Именно там брала начало Военно-Грузинская дорога, незадолго до приезда Пушкина (благодаря трудам армии) ставшая «колесной», а значит, проезжей и для повозок.

«Дорога наша сделалась живописна. Горы тянулись над нами. На их вершинах ползали чуть видные стада и казались насекомыми». Яркие впечатления от кавказских красот прерываются размышлениями о причинах воинственности черкесов и благосклонности осетинцев.

«Кавказ нас принял в свое святилище», – торжественно замечает поэт. Но не его коренные жители. Где – то под Ларсом Пушкин отстал от конвоя, залюбовавшись яростным бегом Терека, и услышал крик одного из солдат: «Не останавливайтесь, ваше благородие, убьют!» В Ларсе, на ночлеге, поэт нашел у коменданта список «Кавказского пленника» и «перечел его с удовольствием».

Хвала тебе, седой Кавказ…

Истинный поэтический восторг вызвала дикая красота Дарьяльского ущелья. Но. «Скоро притупляются впечатления. <…> Я столь же равнодушно ехал мимо Казбека, как некогда плыл мимо Чатырдага», – признается Пушкин-путешественник.

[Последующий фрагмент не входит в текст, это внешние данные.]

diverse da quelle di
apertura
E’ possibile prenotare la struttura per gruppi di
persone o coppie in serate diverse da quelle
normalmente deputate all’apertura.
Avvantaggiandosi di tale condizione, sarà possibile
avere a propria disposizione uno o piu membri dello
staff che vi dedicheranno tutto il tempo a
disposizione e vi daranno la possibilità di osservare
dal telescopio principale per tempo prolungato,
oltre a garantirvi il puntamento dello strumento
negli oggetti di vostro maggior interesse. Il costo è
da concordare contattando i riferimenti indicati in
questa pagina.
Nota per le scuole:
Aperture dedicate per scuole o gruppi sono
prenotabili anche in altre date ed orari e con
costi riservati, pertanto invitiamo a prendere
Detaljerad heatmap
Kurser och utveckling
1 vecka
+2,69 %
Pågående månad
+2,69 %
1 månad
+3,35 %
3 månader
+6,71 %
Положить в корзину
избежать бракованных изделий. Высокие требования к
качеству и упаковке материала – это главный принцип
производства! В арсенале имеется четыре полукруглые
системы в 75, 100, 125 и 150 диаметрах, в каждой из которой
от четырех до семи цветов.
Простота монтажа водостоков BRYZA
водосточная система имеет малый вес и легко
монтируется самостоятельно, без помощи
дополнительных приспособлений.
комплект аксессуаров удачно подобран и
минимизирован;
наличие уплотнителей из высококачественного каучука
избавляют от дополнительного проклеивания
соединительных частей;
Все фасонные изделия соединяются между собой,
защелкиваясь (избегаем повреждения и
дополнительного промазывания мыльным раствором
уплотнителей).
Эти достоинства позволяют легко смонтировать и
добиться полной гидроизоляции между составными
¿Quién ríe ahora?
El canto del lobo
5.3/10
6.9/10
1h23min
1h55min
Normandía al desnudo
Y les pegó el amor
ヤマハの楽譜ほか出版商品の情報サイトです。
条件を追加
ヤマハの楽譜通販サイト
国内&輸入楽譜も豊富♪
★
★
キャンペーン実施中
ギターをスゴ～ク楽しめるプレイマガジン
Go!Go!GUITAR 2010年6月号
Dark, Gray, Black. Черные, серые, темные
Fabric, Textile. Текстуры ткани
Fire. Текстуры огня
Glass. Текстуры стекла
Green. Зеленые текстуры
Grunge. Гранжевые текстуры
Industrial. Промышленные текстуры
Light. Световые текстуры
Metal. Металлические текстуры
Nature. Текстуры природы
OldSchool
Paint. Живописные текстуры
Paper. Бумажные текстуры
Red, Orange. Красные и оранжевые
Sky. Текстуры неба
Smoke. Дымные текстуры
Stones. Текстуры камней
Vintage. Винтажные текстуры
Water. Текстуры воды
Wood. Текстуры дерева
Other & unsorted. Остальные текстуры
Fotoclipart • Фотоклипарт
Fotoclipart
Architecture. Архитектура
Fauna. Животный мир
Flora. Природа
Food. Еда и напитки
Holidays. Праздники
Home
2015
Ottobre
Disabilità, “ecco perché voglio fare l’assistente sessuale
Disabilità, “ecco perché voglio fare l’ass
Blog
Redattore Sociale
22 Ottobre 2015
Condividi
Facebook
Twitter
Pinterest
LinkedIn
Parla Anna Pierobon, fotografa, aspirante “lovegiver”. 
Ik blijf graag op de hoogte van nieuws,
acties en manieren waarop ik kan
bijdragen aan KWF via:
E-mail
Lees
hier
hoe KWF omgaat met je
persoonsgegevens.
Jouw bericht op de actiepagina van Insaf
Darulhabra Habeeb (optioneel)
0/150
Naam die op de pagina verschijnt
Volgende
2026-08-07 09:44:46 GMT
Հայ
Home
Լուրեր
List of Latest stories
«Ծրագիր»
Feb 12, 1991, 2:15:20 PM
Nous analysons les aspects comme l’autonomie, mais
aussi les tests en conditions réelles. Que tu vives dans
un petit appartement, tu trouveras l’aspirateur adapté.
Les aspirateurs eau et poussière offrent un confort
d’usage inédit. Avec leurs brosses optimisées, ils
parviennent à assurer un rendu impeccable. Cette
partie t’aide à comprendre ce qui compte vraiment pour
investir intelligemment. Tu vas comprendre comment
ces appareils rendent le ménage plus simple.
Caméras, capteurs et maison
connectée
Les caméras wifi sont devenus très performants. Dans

Вблизи селения Казбек Пушкин встречает собрата, персидского поэта Фазиль-Хана, в составе «искупительной» миссии ехавшего в Петербург: оба сожалеют, что знакомство их коротко. На следующий день Пушкин набрасывает первые строки послания Фазиль-Хану: «Благословен, и ты поэт»; испещряет лист рисунками: кавказским пейзажем, автопортретом в папахе, фигурой грузинки. И ставит помету: «25 мая. Коби».

Впереди – Крестовый перевал: Пушкин отправляет свою коляску обратно во Владикавказ, а сам продолжает путь верхом. Но вот опасный перевал преодолен, и поэт уже восхищается мгновенным переходом «от грозного Кавказа к миловидной Грузии».

В воскресенье 26 мая Пушкин выехал из Квешети, добрался до Пай-санаура (Пасанаури) и, «не дождавшись лошадей», отправился пешком до Душета. Весь день поэт в пути, – как символично, в свое тридцатилетие! Поздним вечером, в изнеможении, добрался он до городка, что в пятидесяти верстах от Тифлиса, где и заночевал на квартире тамошнего городничего, старого грузинского офицера. Вернее, промучился всю ночь из-за несносных блох!